Samsung SDI is not only focusing on traditional battery technologies but also investing heavily in solid-state batteries, allocating a record-breaking 1.1364 trillion won for research and development. This commitment underscores the company’s long-term vision, with plans to commence mass production in 2027 and further facility expansions this year. The company has announced investments exceeding last year’s 4.3 trillion won for facility expansion this year.
However, concerns loom over potential oversupply in the market, driven by the impending full-scale operations of large-scale battery factories in North America. Additionally, uncertainties surrounding U.S. policy and competition with Chinese companies pose challenges to market stability.
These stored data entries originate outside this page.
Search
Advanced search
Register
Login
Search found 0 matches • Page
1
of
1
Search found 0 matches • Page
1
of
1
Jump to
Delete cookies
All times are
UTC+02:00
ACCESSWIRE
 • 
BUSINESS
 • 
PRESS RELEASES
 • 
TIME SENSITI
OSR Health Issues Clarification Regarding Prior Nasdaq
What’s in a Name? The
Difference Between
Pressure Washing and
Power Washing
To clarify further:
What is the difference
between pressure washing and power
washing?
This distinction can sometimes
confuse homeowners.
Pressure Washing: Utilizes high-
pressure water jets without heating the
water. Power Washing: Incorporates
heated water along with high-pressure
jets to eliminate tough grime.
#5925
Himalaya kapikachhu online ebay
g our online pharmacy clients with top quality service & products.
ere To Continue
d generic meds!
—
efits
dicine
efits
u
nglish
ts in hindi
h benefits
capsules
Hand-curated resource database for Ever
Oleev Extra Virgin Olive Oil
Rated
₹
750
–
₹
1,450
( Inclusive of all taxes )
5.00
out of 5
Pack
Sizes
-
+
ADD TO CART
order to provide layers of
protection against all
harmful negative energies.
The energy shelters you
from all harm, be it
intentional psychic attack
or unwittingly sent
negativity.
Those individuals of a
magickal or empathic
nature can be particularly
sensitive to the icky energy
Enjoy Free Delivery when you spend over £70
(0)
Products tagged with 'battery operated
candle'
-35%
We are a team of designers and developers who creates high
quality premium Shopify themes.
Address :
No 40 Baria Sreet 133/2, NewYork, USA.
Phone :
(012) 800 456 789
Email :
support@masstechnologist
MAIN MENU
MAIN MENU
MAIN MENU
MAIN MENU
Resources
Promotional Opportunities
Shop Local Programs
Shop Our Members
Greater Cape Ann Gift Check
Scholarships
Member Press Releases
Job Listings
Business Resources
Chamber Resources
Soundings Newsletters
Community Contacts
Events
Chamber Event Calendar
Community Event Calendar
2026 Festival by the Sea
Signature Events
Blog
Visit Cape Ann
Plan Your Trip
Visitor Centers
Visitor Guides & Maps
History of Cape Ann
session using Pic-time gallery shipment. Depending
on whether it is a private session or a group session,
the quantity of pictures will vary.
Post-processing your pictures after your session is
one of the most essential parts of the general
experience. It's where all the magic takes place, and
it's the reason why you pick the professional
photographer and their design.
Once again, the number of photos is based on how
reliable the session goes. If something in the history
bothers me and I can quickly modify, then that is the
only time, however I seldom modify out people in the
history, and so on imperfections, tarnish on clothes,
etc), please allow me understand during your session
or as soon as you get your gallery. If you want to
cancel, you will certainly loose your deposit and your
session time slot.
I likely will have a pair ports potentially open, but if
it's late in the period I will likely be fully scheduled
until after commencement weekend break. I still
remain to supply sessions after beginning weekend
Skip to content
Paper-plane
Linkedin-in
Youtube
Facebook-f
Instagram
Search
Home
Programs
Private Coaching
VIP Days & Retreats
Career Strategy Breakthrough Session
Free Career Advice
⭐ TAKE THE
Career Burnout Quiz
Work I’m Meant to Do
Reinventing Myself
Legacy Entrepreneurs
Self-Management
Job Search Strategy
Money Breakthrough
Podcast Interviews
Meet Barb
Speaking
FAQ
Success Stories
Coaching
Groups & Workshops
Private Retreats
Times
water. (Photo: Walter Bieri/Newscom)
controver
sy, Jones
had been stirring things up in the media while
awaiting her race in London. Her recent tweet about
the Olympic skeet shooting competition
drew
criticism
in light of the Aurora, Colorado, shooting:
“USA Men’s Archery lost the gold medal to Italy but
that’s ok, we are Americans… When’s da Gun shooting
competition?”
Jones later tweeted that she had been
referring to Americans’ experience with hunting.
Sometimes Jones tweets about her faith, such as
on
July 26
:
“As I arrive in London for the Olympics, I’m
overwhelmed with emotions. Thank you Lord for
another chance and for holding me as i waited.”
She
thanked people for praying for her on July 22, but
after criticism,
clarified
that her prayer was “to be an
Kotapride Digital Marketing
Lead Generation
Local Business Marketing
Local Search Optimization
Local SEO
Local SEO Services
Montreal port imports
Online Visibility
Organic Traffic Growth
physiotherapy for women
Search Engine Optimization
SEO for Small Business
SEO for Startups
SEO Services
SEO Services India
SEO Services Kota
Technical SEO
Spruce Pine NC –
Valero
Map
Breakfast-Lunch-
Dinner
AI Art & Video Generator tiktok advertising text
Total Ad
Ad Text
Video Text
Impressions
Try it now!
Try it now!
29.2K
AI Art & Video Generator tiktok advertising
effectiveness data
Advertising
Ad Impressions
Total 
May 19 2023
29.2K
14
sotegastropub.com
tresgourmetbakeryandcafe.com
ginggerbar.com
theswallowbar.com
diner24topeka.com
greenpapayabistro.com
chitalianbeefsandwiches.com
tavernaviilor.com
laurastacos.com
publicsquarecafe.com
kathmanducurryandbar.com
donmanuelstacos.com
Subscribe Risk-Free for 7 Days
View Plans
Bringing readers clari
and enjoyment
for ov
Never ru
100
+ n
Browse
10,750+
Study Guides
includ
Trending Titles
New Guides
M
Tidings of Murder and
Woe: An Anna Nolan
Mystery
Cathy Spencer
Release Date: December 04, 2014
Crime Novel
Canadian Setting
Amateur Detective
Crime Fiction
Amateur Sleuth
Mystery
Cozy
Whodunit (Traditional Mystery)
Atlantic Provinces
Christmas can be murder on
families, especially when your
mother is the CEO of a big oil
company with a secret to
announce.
As the North American EV market shows promising signs of expansion, industry players must navigate these complexities while striving for sustainable growth and competitiveness.
“While the penetration rate of the EV market in North America is still only 10%, there is significant potential for market expansion,” said a battery industry insider. “Nevertheless, companies must prepare for Trump-related uncertainties and counter oversupply while competing against Chinese companies in non-Chinese markets.”